4. The face and gesture recognition method incorporating an attention mechanism according to claim 3, characterized in that, The CA module specifically includes: Global average pooling and global max pooling are performed on the feature maps of the SA module respectively to generate a sixth feature map and a seventh feature map with c channels; Add the elements at corresponding positions of the sixth feature map and the seventh feature map to obtain the eighth feature map; The eighth feature map is transformed through two fully connected layers to obtain the ninth feature map; The ninth feature map is transformed into a channel attention weight matrix using the sigmoid function. The channel attention matrix is then multiplied by the input convolutional feature map to generate the CA module feature map.
5. The face and gesture recognition method with fused attention mechanism according to claim 4, characterized in that, The ResBlock0 module specifically includes: 4 convolutional layers; each convolutional layer is followed by a normalization layer and a correction unit layer; the ResBlock0 module does not change the size of the feature map output by the max pooling layer.
6. The face and gesture recognition method with fused attention mechanism according to claim 5, characterized in that, The ResBlock1 module specifically includes: 3 convolutional layers; the feature map output by the ResBlock0 module is passed through a first branch including two convolutional layers and a second branch including one convolutional layer to generate two convolutional feature maps; in the first branch, a normalization processing layer and a correction unit layer are connected after the first convolutional layer, and a normalization processing layer is connected after the second convolutional layer. The two convolutional feature maps are added together and passed through a correction unit layer to output the corrected feature map.

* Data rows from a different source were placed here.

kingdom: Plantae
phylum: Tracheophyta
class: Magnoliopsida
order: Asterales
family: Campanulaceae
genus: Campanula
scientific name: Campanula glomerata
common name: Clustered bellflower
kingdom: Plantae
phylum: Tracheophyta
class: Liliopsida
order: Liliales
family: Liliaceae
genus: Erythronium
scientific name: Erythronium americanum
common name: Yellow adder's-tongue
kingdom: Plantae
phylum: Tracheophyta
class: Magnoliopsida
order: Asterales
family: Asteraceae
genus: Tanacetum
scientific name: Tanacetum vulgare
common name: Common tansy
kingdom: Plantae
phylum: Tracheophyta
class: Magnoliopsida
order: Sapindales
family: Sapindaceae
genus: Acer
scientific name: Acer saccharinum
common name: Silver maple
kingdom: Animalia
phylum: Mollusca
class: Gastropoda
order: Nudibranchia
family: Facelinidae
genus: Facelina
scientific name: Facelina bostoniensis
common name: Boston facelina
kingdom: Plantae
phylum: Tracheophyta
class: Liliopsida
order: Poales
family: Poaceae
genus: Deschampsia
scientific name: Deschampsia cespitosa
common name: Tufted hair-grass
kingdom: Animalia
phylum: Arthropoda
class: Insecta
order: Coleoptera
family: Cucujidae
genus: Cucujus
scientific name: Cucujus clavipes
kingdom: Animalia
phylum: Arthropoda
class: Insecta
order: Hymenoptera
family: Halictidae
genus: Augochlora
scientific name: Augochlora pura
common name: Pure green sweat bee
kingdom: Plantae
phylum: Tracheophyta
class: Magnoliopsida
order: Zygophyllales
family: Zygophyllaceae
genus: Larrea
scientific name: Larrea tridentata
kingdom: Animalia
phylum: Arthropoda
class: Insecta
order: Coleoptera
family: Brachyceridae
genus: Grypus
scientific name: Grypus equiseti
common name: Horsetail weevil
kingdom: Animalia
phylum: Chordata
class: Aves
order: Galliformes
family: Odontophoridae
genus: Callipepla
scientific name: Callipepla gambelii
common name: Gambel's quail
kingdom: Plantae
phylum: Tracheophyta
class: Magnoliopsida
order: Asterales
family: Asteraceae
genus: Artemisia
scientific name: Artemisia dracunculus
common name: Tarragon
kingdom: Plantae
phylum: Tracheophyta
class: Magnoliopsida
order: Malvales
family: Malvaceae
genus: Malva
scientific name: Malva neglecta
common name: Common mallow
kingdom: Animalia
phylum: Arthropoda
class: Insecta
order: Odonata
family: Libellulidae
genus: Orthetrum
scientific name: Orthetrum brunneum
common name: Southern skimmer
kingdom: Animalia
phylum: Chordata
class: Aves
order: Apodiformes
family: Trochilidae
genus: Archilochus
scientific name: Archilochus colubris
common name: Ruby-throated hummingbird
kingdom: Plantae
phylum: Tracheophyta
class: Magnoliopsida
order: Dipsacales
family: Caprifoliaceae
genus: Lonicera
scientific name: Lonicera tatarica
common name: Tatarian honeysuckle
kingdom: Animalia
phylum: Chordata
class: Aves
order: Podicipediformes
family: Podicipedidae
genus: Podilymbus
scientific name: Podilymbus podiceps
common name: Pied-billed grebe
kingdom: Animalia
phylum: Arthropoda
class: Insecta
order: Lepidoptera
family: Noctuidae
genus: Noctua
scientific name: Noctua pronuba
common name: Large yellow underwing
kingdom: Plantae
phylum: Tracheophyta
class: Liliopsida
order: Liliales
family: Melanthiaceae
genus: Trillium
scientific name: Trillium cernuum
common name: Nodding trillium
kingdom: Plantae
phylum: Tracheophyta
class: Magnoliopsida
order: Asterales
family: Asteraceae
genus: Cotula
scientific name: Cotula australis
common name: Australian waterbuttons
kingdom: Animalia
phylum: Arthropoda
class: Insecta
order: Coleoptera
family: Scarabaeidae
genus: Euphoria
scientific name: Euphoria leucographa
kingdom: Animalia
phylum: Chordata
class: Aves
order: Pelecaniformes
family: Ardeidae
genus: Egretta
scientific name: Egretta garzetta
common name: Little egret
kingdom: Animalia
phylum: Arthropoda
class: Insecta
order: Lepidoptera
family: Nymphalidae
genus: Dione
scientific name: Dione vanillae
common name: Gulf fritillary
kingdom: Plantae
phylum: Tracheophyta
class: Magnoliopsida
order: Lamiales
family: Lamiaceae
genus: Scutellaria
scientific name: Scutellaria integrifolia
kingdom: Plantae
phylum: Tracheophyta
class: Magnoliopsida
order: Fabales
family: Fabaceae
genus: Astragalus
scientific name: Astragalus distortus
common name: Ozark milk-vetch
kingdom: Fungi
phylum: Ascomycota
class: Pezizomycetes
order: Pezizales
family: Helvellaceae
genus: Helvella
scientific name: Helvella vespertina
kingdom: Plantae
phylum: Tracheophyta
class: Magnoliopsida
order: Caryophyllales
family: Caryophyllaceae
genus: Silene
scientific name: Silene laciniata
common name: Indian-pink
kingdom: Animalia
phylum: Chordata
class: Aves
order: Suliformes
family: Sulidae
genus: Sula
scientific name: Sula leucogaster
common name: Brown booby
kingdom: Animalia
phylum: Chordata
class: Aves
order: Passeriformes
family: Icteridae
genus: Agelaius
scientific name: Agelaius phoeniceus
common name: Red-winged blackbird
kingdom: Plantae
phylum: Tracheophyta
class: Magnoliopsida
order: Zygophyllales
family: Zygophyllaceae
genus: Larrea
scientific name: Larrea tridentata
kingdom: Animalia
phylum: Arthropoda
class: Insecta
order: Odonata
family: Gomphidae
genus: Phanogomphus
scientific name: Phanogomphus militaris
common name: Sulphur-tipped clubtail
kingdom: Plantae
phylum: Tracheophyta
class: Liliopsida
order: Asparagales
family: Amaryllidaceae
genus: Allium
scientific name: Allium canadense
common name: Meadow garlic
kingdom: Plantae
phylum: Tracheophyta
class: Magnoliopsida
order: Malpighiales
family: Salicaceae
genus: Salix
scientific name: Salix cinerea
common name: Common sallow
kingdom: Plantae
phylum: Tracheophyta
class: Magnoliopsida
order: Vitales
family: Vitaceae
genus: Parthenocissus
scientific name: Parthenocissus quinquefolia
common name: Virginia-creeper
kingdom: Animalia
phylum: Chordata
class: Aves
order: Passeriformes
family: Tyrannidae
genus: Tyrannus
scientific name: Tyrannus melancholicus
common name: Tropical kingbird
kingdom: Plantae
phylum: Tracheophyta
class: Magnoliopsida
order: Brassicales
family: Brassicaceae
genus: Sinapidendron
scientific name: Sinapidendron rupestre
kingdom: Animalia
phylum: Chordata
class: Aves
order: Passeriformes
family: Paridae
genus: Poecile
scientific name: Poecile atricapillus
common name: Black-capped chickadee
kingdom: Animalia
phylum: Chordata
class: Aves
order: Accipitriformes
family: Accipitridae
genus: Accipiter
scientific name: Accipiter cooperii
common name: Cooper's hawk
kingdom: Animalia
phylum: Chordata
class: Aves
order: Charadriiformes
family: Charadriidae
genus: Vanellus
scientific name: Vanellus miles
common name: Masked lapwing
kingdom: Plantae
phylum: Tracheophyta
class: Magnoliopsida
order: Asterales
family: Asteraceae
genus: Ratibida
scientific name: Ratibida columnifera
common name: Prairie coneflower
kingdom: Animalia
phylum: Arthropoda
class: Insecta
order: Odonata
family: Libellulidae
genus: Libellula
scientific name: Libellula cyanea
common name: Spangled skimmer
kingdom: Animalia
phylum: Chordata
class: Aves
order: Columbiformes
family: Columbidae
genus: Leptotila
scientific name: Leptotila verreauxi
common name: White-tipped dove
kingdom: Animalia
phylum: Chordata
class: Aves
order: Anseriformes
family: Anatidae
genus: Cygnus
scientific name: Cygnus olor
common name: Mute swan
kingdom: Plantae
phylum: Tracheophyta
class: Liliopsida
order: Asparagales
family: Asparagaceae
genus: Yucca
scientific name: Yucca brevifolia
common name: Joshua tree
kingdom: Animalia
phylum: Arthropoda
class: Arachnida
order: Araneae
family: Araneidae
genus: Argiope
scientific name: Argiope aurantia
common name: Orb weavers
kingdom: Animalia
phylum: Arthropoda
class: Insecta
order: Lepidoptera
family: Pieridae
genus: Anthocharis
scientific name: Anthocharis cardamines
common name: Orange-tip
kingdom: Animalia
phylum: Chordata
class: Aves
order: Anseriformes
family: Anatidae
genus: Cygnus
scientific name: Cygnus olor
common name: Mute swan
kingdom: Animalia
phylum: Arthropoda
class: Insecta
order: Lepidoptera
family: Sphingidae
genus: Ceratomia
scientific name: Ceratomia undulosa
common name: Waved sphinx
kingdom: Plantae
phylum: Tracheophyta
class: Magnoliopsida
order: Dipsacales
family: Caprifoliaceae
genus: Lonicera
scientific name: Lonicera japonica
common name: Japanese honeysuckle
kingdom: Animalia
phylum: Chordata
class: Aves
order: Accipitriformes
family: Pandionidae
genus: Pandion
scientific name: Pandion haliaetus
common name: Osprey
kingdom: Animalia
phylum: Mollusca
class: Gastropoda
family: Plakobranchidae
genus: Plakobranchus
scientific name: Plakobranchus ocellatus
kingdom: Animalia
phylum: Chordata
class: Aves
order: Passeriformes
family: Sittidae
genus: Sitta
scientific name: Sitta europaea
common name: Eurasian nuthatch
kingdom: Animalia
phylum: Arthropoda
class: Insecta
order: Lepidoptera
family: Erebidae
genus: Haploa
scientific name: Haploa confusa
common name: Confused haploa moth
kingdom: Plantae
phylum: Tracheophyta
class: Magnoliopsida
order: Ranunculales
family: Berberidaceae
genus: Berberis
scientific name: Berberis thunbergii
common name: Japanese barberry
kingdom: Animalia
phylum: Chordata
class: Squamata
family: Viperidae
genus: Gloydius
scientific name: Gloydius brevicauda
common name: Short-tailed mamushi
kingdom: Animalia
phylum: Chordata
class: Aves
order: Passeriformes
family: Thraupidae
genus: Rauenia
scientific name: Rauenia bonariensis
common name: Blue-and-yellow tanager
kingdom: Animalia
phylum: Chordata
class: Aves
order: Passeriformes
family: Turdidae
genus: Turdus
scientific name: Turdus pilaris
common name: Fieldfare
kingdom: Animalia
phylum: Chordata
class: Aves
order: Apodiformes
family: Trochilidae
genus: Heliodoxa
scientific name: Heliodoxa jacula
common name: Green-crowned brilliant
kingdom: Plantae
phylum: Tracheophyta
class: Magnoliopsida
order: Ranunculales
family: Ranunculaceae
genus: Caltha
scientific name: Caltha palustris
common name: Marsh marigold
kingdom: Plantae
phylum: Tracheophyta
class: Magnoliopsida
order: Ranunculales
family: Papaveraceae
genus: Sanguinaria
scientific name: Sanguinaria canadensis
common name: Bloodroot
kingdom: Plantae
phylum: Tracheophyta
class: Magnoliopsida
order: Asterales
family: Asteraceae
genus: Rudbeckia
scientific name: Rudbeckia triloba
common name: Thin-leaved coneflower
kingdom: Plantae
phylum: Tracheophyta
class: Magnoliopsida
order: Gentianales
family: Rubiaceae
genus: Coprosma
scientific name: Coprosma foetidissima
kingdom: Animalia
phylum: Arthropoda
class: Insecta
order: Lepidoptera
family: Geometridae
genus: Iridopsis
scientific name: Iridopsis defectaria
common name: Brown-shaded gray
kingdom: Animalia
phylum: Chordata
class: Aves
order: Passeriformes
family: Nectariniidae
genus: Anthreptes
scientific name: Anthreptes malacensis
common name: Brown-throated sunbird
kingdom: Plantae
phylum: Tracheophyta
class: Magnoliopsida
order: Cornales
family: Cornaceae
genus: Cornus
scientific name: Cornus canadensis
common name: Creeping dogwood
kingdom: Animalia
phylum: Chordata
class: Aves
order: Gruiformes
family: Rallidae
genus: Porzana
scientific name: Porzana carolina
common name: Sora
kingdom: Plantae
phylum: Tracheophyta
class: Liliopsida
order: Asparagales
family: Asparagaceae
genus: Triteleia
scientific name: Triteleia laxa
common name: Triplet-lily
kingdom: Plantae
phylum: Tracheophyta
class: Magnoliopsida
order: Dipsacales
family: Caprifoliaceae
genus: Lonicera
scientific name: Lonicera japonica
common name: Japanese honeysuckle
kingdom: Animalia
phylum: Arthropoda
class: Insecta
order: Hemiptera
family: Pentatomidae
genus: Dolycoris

7. The face and gesture recognition method incorporating an attention mechanism according to claim 6, characterized in that, The ResNet network specifically includes: four parallel branches; Each branch includes an average pooling layer, a convolutional layer, a combined attention mechanism module, and an upsampling layer connected in sequence; the feature maps processed by the four parallel branches are concatenated, and then convolved by a convolutional layer to output a segmented hand binarized image; the combined attention mechanism module is the SA module and the CA module connected in series.
8. An electronic device, characterized in that, The device includes a memory and a processor, the memory being used to store a computer program, and the processor running the computer program to cause the electronic device to perform a face and gesture recognition method based on a fusion attention mechanism as described in any one of claims 1-7.
9. A computer-readable storage medium, characterized in that, It stores a computer program that, when executed by a processor, implements the face and gesture recognition method with a fusion attention mechanism as described in any one of claims 1-7.